Problem statement >>
Exactly as written, output each record given below.

Dataset items >>
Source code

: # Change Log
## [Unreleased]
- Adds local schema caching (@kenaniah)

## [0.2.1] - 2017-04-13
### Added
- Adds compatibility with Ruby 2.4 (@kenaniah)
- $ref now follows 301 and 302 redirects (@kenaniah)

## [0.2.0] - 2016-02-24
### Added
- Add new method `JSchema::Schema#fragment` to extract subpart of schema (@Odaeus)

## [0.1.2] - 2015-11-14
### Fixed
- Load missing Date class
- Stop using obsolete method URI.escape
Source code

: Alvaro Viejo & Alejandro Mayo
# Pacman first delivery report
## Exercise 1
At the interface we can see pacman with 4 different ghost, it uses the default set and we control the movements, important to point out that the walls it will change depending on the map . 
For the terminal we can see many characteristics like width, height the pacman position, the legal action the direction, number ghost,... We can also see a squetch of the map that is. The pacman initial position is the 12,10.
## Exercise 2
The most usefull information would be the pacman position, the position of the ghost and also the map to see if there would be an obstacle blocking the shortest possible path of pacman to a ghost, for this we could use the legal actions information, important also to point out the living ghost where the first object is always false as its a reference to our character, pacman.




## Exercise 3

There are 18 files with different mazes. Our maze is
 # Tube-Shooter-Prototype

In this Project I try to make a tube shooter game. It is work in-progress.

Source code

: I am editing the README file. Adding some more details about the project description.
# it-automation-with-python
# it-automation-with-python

Result for this task >>
Source code

: # Change Log
## [Unreleased]
- Adds local schema caching (@kenaniah)

## [0.2.1] - 2017-04-13
### Added
- Adds compatibility with Ruby 2.4 (@kenaniah)
- $ref now follows 301 and 302 redirects (@kenaniah)

## [0.2.0] - 2016-02-24
### Added
- Add new method `JSchema::Schema#fragment` to extract subpart of schema (@Odaeus)

## [0.1.2] - 2015-11-14
### Fixed
- Load missing Date class
- Stop using obsolete method URI.escape
Source code

: Alvaro Viejo & Alejandro Mayo
# Pacman first delivery report
## Exercise 1
At the interface we can see pacman with 4 different ghost, it uses the default set and we control the movements, important to point out that the walls it will change depending on the map . 
For the terminal we can see many characteristics like width, height the pacman position, the legal action the direction, number ghost,... We can also see a squetch of the map that is. The pacman initial position is the 12,10.
## Exercise 2
The most usefull information would be the pacman position, the position of the ghost and also the map to see if there would be an obstacle blocking the shortest possible path of pacman to a ghost, for this we could use the legal actions information, important also to point out the living ghost where the first object is always false as its a reference to our character, pacman.




## Exercise 3

There are 18 files with different mazes. Our maze is
 # Tube-Shooter-Prototype

In this Project I try to make a tube shooter game. It is work in-progress.

Source code

: I am editing the README file. Adding some more details about the project description.
# it-automation-with-python
# it-automation-with-python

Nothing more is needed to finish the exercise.